My tattoo, for example, is in the middle of my back.  Specifically lower than the traditional spot for it, because the traditional location would have it peak from above the collar of a dress shirt.  The only way a client, employer, or judge will know I have it is if I tell them, we work out together, or I make it a habit of taking my shirt off at work.  Which give that my body type was recently calculated by BMI as “Jabba the Hutt,” I don’t believe I will be doing.  Otherwise it is a silent part of my life that only people I know well (and the three and a half readers of this blog) will be aware of.  This doesn’t strike me as being a play for attention or trying to show how non-conformist I am, given that it gains no attention from anyone and shows nothing to them.

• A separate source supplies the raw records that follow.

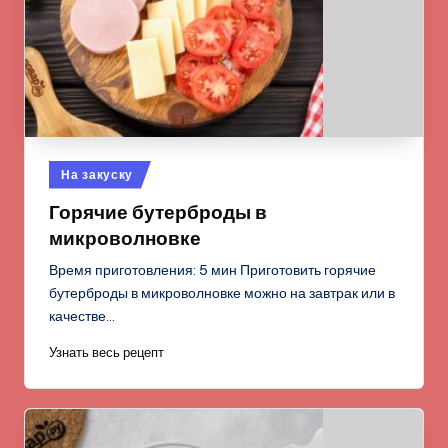
Опубликовано
На закуску
в
Горячие бутерброды в
микроволновке
Время приготовления: 5 мин Приготовить горячие
бутерброды в микроволновке можно на завтрак или в
качестве…
Узнать весь рецепт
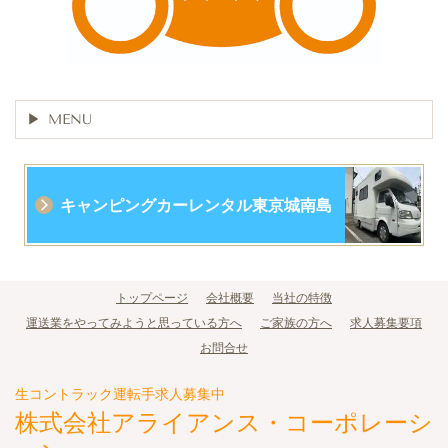
MENU
キャンピングカーレンタル東京城南島
トップページ
会社概要
当社の特徴
運送業をやってみようと思っている方へ
ご家族の方へ
求人募集要項
お問合せ
生コントラック運転手求人募集中
株式会社アライアンス・コーポレーシ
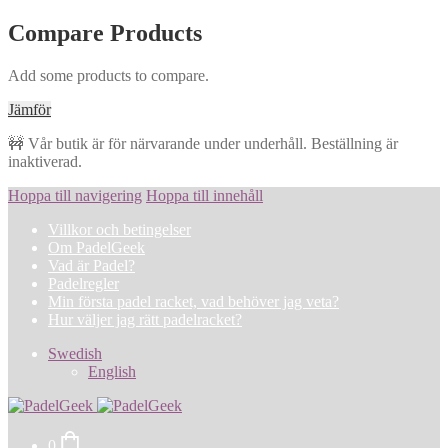
Compare Products
Add some products to compare.
Jämför
🚧 Vår butik är för närvarande under underhåll. Beställning är
inaktiverad.
Hoppa till navigering
Hoppa till innehåll
Villkor och betingelser
Om PadelGeek
Vad är Padel?
Padelregler
Min första padel racket, vad behöver jag veta?
Hur väljer jag rätt padelracket?
Swedish
English
0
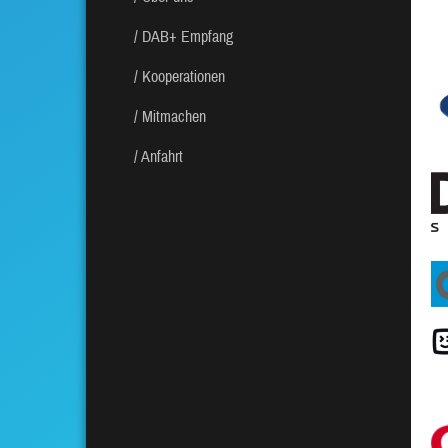
DAB+ Empfang
Kooperationen
Mitmachen
Anfahrt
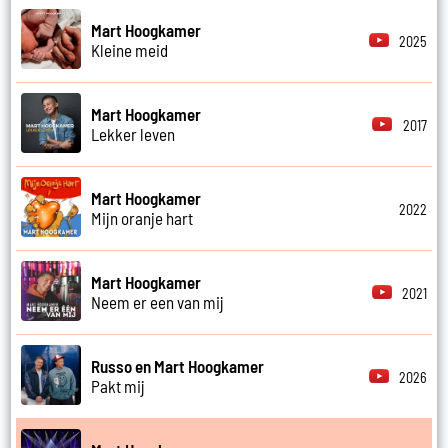
Mart Hoogkamer
2025
Kleine meid
Mart Hoogkamer
2017
Lekker leven
Mart Hoogkamer
2022
Mijn oranje hart
Mart Hoogkamer
2021
Neem er een van mij
Russo en Mart Hoogkamer
2026
Pakt mij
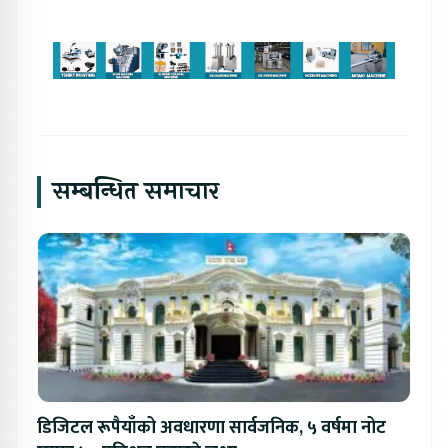
सम्बन्धित समाचार
डिजिटल रूपैयाँको अवधारणा सार्वजनिक, ५ वर्षमा नोट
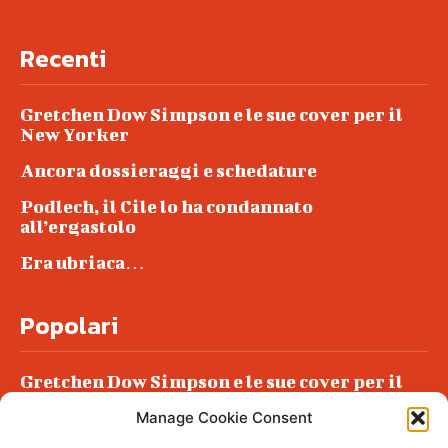
Recenti
Gretchen Dow Simpson e le sue cover per il
New Yorker
Ancora dossieraggi e schedature
Podlech, il Cile lo ha condannato
all’ergastolo
Era ubriaca…
Popolari
Gretchen Dow Simpson e le sue cover per il
New Yorker
Manage Cookie Consent
Ancora dossieraggi e schedature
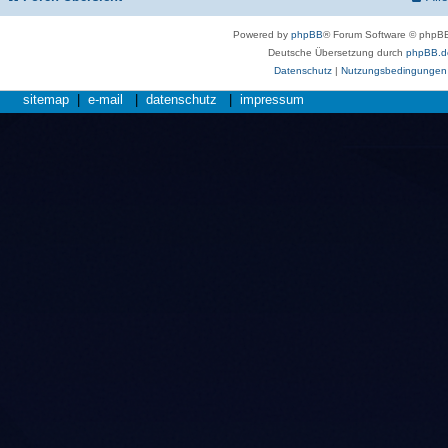
Powered by
phpBB
® Forum Software © phpBB
Deutsche Übersetzung durch
phpBB.d
Datenschutz
|
Nutzungsbedingungen
sitemap
|
e-mail
|
datenschutz
|
impressum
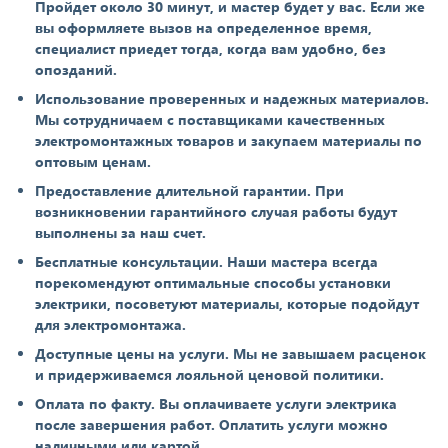
Пройдет около 30 минут, и мастер будет у вас. Если же
вы оформляете вызов на определенное время,
специалист приедет тогда, когда вам удобно, без
опозданий.
Использование проверенных и надежных материалов.
Мы сотрудничаем с поставщиками качественных
электромонтажных товаров и закупаем материалы по
оптовым ценам.
Предоставление длительной гарантии. При
возникновении гарантийного случая работы будут
выполнены за наш счет.
Бесплатные консультации. Наши мастера всегда
порекомендуют оптимальные способы установки
электрики, посоветуют материалы, которые подойдут
для электромонтажа.
Доступные цены на услуги. Мы не завышаем расценок
и придерживаемся лояльной ценовой политики.
Оплата по факту. Вы оплачиваете услуги электрика
после завершения работ. Оплатить услуги можно
наличными или картой.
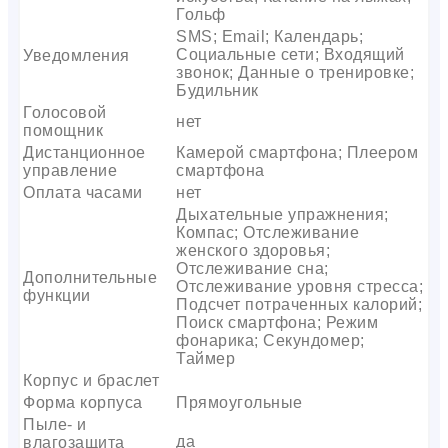
Гольф
SMS; Email; Календарь;
Социальные сети; Входящий
Уведомления
звонок; Данные о тренировке;
Будильник
Голосовой
нет
помощник
Дистанционное
Камерой смартфона; Плеером
управление
смартфона
Оплата часами
нет
Дыхательные упражнения;
Компас; Отслеживание
женского здоровья;
Отслеживание сна;
Дополнительные
Отслеживание уровня стресса;
функции
Подсчет потраченных калорий;
Поиск смартфона; Режим
фонарика; Секундомер;
Таймер
Корпус и браслет
Форма корпуса
Прямоугольные
Пыле- и
да
влагозащита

And while they do offer another explanation, saying that people who get tattoos as a cheap alternative to plastic surgery is not more satisfying.  What trait am I trying to distract people from with the tattoo they can’t see?  Or someone who gets the name of a deceased loved one tattooed on their body to remember them?

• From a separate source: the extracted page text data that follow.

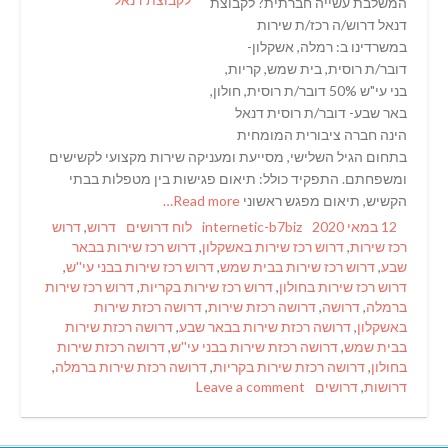
המשלבת עשייה חברתית? לקבוצת
דנאל דרוש/ה רכז/ת שירות
במשרדינו ב: רמלה, אשקלון-
דובר/ת רוסית, בית שמש, קריות,
בני עי"ש 50% דובר/ת רוסית, חולון,
באר שבע- דובר/ת רוסית דנאל
הינה חברה ציבורית המומחית
בתחום הגיל השלישי, מסייעת ומעניקה שירות מקצועי לקשישים
ומשפחתם. התפקיד כולל: תיאום פגישות בין מטפלות בבתי
הקשיש, תיאום מפגש ראשוני
Read more…
Tags
Categories
Author
Posted
12 במאי 2020
internetic-b7biz
לוח דרושים
דרוש
,
דרוש
on
רכז שירות
,
דרוש רכז שירות באשקלון
,
דרוש רכז שירות בבאר
שבע
,
דרוש רכז שירות בבית שמש
,
דרוש רכז שירות בבני עי''ש
,
דרוש רכז שירות בחולון
,
דרוש רכז שירות בקריות
,
דרוש רכז שירות
ברמלה
,
דרושה
,
דרושה רכזת שירות
,
דרושה רכזת שירות
באשקלון
,
דרושה רכזת שירות בבאר שבע
,
דרושה רכזת שירות
בבית שמש
,
דרושה רכזת שירות בבני עי''ש
,
דרושה רכזת שירות
בחולון
,
דרושה רכזת שירות בקריות
,
דרושה רכזת שירות ברמלה
,
דרושות
,
דרושים
Leave a comment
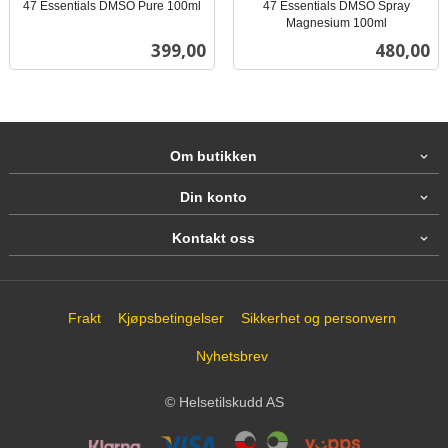
47 Essentials DMSO Pure 100ml
47 Essentials DMSO Spray
inkl.
Magnesium 100ml
inkl.
mva.
Pris
Pris
399,00
480,00
mva.
Om butikken
Din konto
Kontakt oss
Frakt
Kjøpsbetingelser
Sikkerhet og personvern
Nyhetsbrev
© Helsetilskudd AS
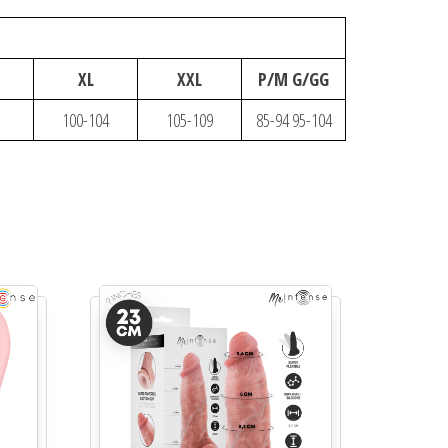
XL
XXL
P/M G/GG
100-104
105-109
85-94 95-104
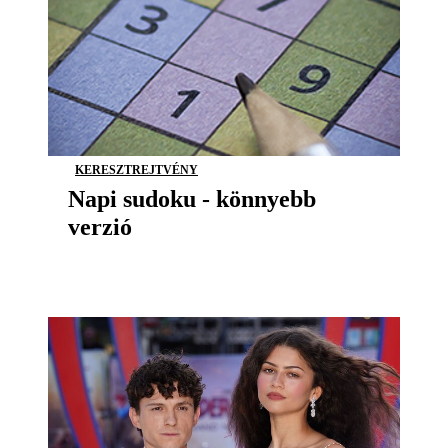
KERESZTREJTVÉNY
Napi sudoku - könnyebb
verzió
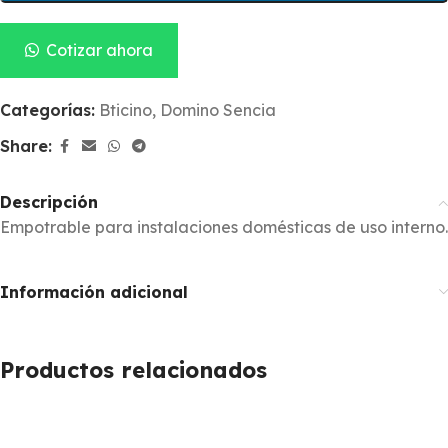
Cotizar ahora
Categorías:
Bticino
,
Domino Sencia
Share:
Descripción
Empotrable para instalaciones domésticas de uso interno.
Información adicional
Productos relacionados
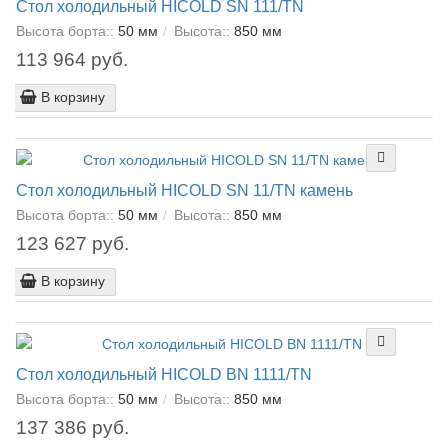
Стол холодильный HICOLD SN 111/TN
Высота борта::
50 мм
Высота::
850 мм
113 964 руб.
В корзину
Стол холодильный HICOLD SN 11/TN камень
Высота борта::
50 мм
Высота::
850 мм
123 627 руб.
В корзину
Стол холодильный HICOLD BN 1111/TN
Высота борта::
50 мм
Высота::
850 мм
137 386 руб.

It’s the same issue as the lady in the first article, but manifesting in a different way.  She assumes that the tattoo is to hurt her or that it was done in a knowing rejection of how much it would hurt her; Cracked assumes that tattoos are to make a statement to other people or to cover up something that other people will see.  Both completely reject the idea that a tattoo can be for completely personal reasons, something internally fulfilling on an emotional level.

And ultimately that is my issue with both.  They create one vision of what a tattoo is for, and insist that it is the only vision.  Whether the vision is to cover up a flaw or to hurt a mother it is sweepingly broad, not as bad as “All blondes” or “All men” but set on the same scale.  And the problem is both of them are wrong.  Of the thousands of tattoos given out every day there are hundreds, if not thousands, of reasons for them.  Children’s footprints on a mother, a rose on an ankle, a howling wolf on the bicep.  Some will be seen, some will never be seen.  Some are to be unique, others really are unique.  A tapestry of reasons for putting a permanent memorial on your body.  Some that prove Cracked right, some that prove the Guardian right, and a lot that prove neither right.

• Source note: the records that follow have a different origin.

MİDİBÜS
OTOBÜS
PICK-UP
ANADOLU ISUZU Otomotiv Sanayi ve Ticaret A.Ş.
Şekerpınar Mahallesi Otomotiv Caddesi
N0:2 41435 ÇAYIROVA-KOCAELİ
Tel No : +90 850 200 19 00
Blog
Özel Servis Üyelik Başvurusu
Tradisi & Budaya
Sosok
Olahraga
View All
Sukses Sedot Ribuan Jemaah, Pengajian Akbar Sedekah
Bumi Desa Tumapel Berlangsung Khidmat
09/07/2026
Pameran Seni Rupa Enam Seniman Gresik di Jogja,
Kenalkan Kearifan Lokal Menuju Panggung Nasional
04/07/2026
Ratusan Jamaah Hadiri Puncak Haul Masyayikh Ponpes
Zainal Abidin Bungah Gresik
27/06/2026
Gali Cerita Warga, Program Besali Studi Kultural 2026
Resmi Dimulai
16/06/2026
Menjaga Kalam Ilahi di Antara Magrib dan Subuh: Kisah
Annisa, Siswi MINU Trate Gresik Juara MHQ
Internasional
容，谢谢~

So what’s the point, in the end?  Generalities are lazy, generally speaking.  Not everyone gets tattoos, or even plastic surgery, for the same reasons.  They do not always carry a statement along with them, or a message, or broadcast or cover an insecurity.  The reasons for them are as varied as the people who get them, and attempts to declare one reason or another will inevitably fall short.  They can’t be used as a divining rod to find out how your son feels about you or what insecurities you want to cover up, unless they were done for those reasons.  And that’s not a really strong ending, so assume I put in an explosion here.

4 thoughts on “A Tattooed Attorney”

  1. Well written article, Matt. I have several tattoos, including one on my lower back that everyone, tattooed and not, all roll their eyes at and declare a tramp stamp. The thing is, it is a symbol of strength and protection that is right over the scoliosis curve in my spine. I got my tattoo for myself, and when I encounter others with tattoos, I don’t judge, I don’t know their stories.

    Oh, and congrats on having an awesome tattoo. Have you seen Theo’s? It’s very funny and very him.

  2. Dear Matthew,

    I am trying to decide if it’s a good thing that my acceptance of all the behaviors cited was assumed apparently – and therefore not worthy of mention. Or perhaps it’s a gender issue?

    I’ll go with it’s a good thing that my acceptance was a given :).

    Love,
    Dad

  3. Michael — I, for one, have always admired your unwavering support of who Matt was/is/trying to be. Uji — going to Thailand was brave & crazy & wonderful. Cool that you got a tattoo for whatever reason.